Task brief: Format the material below as a numbered list with one line per item. Omit blank lines and the pictures.
** Dataset records follows **
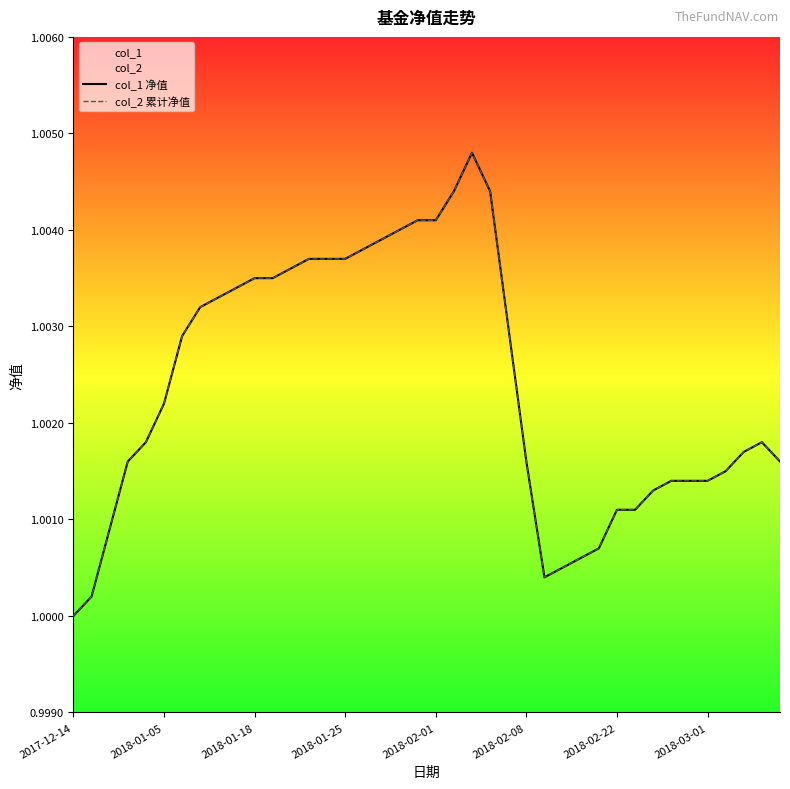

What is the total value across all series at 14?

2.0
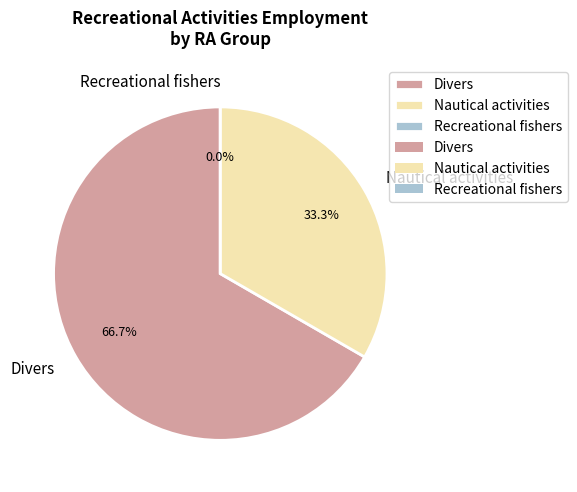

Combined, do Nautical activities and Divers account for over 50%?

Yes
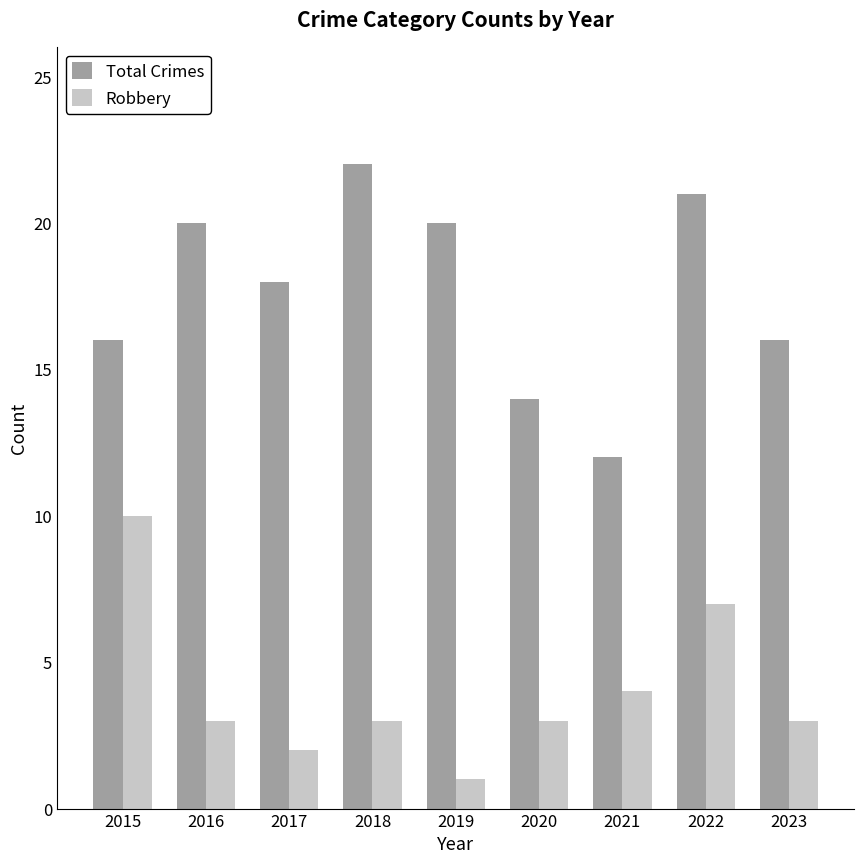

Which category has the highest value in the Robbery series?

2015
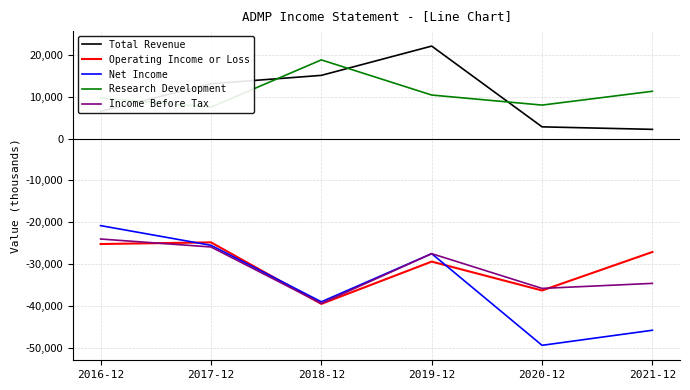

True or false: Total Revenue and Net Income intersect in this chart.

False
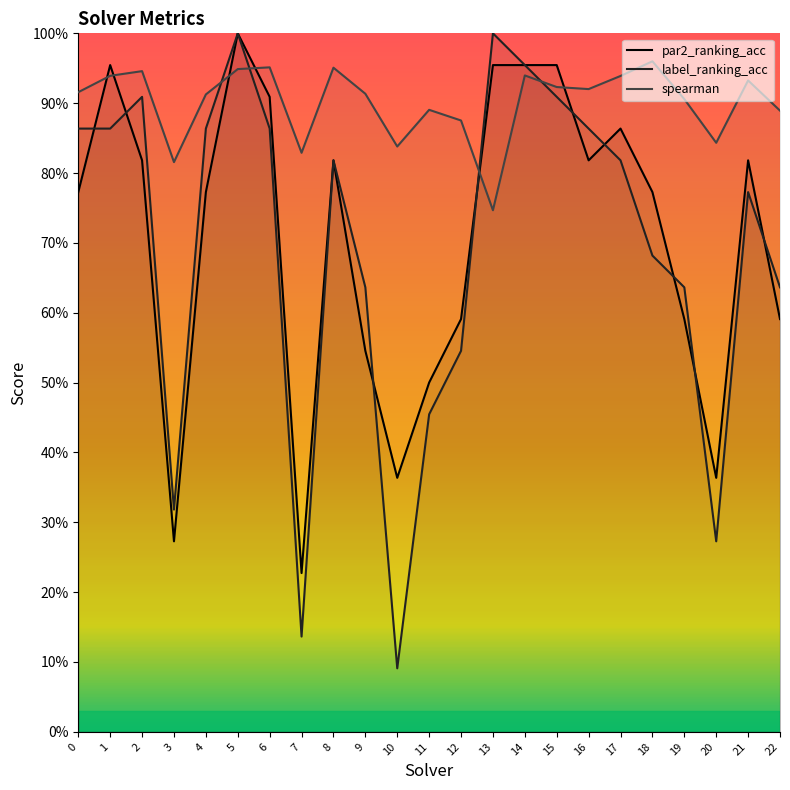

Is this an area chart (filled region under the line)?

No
** End of Dataset records **
Response below:
1. What is the total value across all series at 14?
2. 2.0
3. Combined, do Nautical activities and Divers account for over 50%?
4. Yes
5. Which category has the highest value in the Robbery series?
6. 2015
7. True or false: Total Revenue and Net Income intersect in this chart.
8. False
9. Is this an area chart (filled region under the line)?
10. No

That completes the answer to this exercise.